## ПРЕДЛОЖЕННЫЙ ОТРЫВОК:
Так мы и не узнали конца истории бедного Тома, которого нам так было жалко. Зато мы были наказаны за правду 37*.
Программа жизни
В этом любимом мною доме, мне тогда было девять, я выработал свою будущую программу жизни.
Пункт первый: Я буду велик, как Наполеон или тот, который выдумал пар.
Пункт второй: У меня будет много лошадей и собак.
Пункт третий: Когда я буду большим, я никого обижать не стану, всех крестьян и слуг отпущу на волю и буду всегда относиться к ним справедливо.
Четвертый: У меня будет, как у Саши, двустволка и охотничья собака.
Зайка на эту программу, в общем, была согласна, но с поправкою: от звания великого человека отказывалась и вместо этого хотела маленького ручного слона или дрессированную обезьянку; вместо ружья она хотела мальчика или девочку, а лучше, близнецов.
Должен прибавить, что наша программа никогда осуществлена не была; как все программы русских политических партий, она оказалась нежизнеспособной. Теория и жизнь не одно и то же.
Начало занятий
Настал 1859 год — тринадцатый год моего рождения — самый тяжелый в моей жизни. Он не был тяжелым по своим последствиям. По своим последствиям его можно считать чуть ли не счастливым. Он был тяжелым по тем тяжелым нравственным мукам, которые мне пришлось испытать. Многие думают, что нравственных страданий у детей не бывает, а бывают лишь маленькие, быть может, и большие огорчения, а страдают глубоко лишь взрослые люди. Но они ошибаются. Страдания одинаковы, но причины не однородны.

## ПРЕДСТАВЛЕННЫЕ ДАННЫЕ:
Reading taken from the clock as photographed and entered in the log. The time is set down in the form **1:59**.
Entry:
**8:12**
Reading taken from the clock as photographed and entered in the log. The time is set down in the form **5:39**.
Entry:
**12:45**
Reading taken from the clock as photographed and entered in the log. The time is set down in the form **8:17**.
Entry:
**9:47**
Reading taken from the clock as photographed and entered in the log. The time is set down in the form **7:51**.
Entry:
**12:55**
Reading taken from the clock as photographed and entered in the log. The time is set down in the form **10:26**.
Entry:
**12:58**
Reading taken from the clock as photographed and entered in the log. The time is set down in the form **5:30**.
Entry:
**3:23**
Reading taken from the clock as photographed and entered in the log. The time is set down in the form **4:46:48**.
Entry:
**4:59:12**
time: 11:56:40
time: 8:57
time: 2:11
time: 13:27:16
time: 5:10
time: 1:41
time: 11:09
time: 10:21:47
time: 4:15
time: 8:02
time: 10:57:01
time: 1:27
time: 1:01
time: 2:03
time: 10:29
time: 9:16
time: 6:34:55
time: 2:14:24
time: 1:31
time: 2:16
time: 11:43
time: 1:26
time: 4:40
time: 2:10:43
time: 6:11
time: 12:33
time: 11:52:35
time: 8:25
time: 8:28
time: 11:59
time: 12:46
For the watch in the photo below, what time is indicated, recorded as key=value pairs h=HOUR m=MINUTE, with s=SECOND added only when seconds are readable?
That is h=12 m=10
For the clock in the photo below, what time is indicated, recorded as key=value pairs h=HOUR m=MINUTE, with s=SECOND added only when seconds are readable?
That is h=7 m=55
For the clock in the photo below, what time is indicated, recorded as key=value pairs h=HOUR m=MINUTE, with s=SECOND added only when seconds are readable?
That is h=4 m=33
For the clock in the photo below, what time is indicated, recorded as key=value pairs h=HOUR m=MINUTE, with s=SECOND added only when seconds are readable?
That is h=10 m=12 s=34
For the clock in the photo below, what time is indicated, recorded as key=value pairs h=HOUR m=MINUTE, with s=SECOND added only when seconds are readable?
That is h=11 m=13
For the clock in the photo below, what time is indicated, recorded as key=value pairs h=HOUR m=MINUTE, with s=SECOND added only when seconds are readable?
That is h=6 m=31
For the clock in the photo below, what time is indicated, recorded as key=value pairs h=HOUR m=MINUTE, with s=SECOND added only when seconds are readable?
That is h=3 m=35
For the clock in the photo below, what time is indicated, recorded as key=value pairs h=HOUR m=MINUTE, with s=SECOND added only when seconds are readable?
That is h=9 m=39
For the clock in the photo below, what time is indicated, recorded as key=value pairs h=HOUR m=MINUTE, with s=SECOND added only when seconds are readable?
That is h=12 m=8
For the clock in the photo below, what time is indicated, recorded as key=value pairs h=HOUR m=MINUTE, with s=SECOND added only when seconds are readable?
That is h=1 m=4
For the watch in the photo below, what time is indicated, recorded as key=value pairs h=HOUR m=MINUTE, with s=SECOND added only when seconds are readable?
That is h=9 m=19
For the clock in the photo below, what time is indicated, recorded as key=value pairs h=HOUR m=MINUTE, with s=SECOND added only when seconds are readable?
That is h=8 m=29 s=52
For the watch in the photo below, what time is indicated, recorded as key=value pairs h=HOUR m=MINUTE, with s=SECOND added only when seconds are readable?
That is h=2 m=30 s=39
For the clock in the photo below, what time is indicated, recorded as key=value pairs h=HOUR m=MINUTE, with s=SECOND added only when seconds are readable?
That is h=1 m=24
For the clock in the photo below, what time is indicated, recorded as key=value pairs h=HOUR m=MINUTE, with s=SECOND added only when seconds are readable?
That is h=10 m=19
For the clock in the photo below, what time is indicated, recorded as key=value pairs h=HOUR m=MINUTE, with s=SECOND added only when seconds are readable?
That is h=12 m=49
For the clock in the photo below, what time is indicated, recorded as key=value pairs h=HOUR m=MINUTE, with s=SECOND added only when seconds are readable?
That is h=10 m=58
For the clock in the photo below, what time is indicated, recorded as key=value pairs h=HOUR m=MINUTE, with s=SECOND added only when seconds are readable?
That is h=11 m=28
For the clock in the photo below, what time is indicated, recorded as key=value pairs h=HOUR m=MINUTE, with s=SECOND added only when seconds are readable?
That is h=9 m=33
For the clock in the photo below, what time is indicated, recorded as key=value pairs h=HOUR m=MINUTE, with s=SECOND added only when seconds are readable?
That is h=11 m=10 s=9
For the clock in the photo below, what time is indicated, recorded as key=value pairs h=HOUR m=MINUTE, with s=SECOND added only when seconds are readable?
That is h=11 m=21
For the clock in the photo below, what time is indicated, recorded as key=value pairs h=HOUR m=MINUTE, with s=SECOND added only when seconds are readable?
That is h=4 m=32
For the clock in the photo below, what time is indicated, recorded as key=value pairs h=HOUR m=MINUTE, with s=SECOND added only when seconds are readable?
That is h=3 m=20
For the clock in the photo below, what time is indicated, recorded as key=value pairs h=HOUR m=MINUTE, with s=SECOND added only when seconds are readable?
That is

## ЗАДАНИЯ ДЛЯ ВЫПОЛНЕНИЯ:
**A.** Перепишите дословно фрагмент отрывка из воспоминаний от слов «Программа жизни» до слов «одно и то же.» включительно.
**B.** Продолжите отрывок из воспоминаний о детской программе жизни, начав сразу после его последнего предложения.
Строки — это самостоятельный материал, не связанный с отрывком из воспоминаний.

## ПИСЬМЕННЫЕ ОТВЕТЫ:
**A.**
Программа жизни
В этом любимом мною доме, мне тогда было девять, я выработал свою будущую программу жизни.
Пункт первый: Я буду велик, как Наполеон или тот, который выдумал пар.
Пункт второй: У меня будет много лошадей и собак.
Пункт третий: Когда я буду большим, я никого обижать не стану, всех крестьян и слуг отпущу на волю и буду всегда относиться к ним справедливо.
Четвертый: У меня будет, как у Саши, двустволка и охотничья собака.
Зайка на эту программу, в общем, была согласна, но с поправкою: от звания великого человека отказывалась и вместо этого хотела маленького ручного слона или дрессированную обезьянку; вместо ружья она хотела мальчика или девочку, а лучше, близнецов.
Должен прибавить, что наша программа никогда осуществлена не была; как все программы русских политических партий, она оказалась нежизнеспособной. Теория и жизнь не одно и то же.

**B.**
Первое мое горе — была разлука с двумя существами, которые мне были дороже всего на свете — Зайкой и няней. Зайку отняли от нас и передали в руки гувернанток, няня переселилась в нижний этаж и стала министром без портфеля 38*, а меня начали дома готовить в Школу правоведения, куда осенью меня решено было определить.
Задача эта едва ли была осуществима, ибо я никакой подготовки не имел. То, что я знал, я приобрел, можно сказать, случайно, с ветра. Говорил, читал и писал я плохо по-русски, кое-как по-немецки и совсем хорошо по-французски. На этом языке в те времена больше всего говорили и дома, и в обществе, и я знавал немало русских бар, и даже государственных людей, которые по-русски говорили с грехом пополам, а писали и того хуже. У нас была громадная библиотека, состоящая в основном из томов по-французски; пользовались библиотекой только Жорж и я. Читал я из нее все, что попадалось мне на глаза, но преимущественно французские романы.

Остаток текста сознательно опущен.